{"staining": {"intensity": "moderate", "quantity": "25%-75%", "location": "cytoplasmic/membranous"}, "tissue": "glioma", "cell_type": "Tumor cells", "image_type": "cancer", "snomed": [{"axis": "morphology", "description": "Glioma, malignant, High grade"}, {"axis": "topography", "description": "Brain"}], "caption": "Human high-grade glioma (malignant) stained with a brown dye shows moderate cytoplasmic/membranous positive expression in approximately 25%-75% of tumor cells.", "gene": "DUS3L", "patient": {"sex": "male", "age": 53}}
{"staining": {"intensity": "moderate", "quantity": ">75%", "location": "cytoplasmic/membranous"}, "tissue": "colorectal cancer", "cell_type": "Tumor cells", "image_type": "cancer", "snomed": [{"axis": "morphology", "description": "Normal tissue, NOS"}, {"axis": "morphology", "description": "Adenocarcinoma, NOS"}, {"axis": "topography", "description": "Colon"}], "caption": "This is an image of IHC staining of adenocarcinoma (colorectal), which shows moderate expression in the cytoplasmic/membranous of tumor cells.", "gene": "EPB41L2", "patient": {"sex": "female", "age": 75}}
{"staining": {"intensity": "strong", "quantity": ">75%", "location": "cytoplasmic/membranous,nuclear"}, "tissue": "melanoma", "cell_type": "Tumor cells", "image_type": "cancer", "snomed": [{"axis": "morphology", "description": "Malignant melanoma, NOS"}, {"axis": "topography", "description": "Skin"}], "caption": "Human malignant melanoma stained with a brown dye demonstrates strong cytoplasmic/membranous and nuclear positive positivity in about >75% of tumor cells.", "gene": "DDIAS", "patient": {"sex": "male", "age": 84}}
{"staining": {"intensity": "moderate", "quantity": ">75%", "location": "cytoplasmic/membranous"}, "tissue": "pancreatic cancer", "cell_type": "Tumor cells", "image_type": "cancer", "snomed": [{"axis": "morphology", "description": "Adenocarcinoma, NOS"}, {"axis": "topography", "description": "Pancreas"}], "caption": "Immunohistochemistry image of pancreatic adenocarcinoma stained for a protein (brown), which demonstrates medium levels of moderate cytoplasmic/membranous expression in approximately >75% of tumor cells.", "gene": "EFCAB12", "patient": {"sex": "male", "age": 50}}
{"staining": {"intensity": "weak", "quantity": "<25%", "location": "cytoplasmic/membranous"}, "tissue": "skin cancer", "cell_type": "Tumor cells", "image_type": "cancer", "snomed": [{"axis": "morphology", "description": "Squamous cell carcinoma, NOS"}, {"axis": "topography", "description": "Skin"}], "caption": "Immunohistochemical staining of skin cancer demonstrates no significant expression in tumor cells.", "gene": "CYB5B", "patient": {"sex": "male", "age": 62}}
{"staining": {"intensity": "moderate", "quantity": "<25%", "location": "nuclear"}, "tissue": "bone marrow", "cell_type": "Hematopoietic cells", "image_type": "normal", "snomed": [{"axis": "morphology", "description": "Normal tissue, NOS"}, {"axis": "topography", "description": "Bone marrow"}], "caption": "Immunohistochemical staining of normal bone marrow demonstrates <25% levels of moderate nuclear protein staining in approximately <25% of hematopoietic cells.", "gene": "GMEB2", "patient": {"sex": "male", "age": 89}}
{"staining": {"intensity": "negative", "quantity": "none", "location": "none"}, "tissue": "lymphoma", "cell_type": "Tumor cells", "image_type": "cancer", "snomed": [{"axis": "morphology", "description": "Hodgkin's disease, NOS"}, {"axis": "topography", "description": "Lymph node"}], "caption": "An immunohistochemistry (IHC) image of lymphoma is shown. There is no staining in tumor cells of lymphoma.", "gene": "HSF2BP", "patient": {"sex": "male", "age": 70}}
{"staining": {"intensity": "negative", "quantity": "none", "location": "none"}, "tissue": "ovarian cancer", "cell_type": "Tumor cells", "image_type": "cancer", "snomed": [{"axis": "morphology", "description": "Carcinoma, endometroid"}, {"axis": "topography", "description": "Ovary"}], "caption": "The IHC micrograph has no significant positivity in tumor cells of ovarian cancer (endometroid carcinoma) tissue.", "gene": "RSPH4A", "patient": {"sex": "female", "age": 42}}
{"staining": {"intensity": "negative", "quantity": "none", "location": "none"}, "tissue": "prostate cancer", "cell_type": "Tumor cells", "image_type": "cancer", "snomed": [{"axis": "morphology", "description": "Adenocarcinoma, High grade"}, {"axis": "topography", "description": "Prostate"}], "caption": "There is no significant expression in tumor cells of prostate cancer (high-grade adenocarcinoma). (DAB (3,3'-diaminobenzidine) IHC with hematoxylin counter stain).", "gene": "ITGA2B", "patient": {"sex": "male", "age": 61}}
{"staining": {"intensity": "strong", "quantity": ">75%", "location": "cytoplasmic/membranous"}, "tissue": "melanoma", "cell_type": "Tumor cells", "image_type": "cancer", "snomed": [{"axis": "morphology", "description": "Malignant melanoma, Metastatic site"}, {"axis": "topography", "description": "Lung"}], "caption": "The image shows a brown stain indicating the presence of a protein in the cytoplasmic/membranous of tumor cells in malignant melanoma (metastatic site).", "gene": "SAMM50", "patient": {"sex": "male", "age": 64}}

────

▶ **EXERCISE BRIEF**
Find the line with "malignant melanoma stained" in the material above. Reproduce it and each line after it up to and including the line with "staining of normal".

▶ **WRITTEN RESPONSE**
{"staining": {"intensity": "strong", "quantity": ">75%", "location": "cytoplasmic/membranous,nuclear"}, "tissue": "melanoma", "cell_type": "Tumor cells", "image_type": "cancer", "snomed": [{"axis": "morphology", "description": "Malignant melanoma, NOS"}, {"axis": "topography", "description": "Skin"}], "caption": "Human malignant melanoma stained with a brown dye demonstrates strong cytoplasmic/membranous and nuclear positive positivity in about >75% of tumor cells.", "gene": "DDIAS", "patient": {"sex": "male", "age": 84}}
{"staining": {"intensity": "moderate", "quantity": ">75%", "location": "cytoplasmic/membranous"}, "tissue": "pancreatic cancer", "cell_type": "Tumor cells", "image_type": "cancer", "snomed": [{"axis": "morphology", "description": "Adenocarcinoma, NOS"}, {"axis": "topography", "description": "Pancreas"}], "caption": "Immunohistochemistry image of pancreatic adenocarcinoma stained for a protein (brown), which demonstrates medium levels of moderate cytoplasmic/membranous expression in approximately >75% of tumor cells.", "gene": "EFCAB12", "patient": {"sex": "male", "age": 50}}
{"staining": {"intensity": "weak", "quantity": "<25%", "location": "cytoplasmic/membranous"}, "tissue": "skin cancer", "cell_type": "Tumor cells", "image_type": "cancer", "snomed": [{"axis": "morphology", "description": "Squamous cell carcinoma, NOS"}, {"axis": "topography", "description": "Skin"}], "caption": "Immunohistochemical staining of skin cancer demonstrates no significant expression in tumor cells.", "gene": "CYB5B", "patient": {"sex": "male", "age": 62}}
{"staining": {"intensity": "moderate", "quantity": "<25%", "location": "nuclear"}, "tissue": "bone marrow", "cell_type": "Hematopoietic cells", "image_type": "normal", "snomed": [{"axis": "morphology", "description": "Normal tissue, NOS"}, {"axis": "topography", "description": "Bone marrow"}], "caption": "Immunohistochemical staining of normal bone marrow demonstrates <25% levels of moderate nuclear protein staining in approximately <25% of hematopoietic cells.", "gene": "GMEB2", "patient": {"sex": "male", "age": 89}}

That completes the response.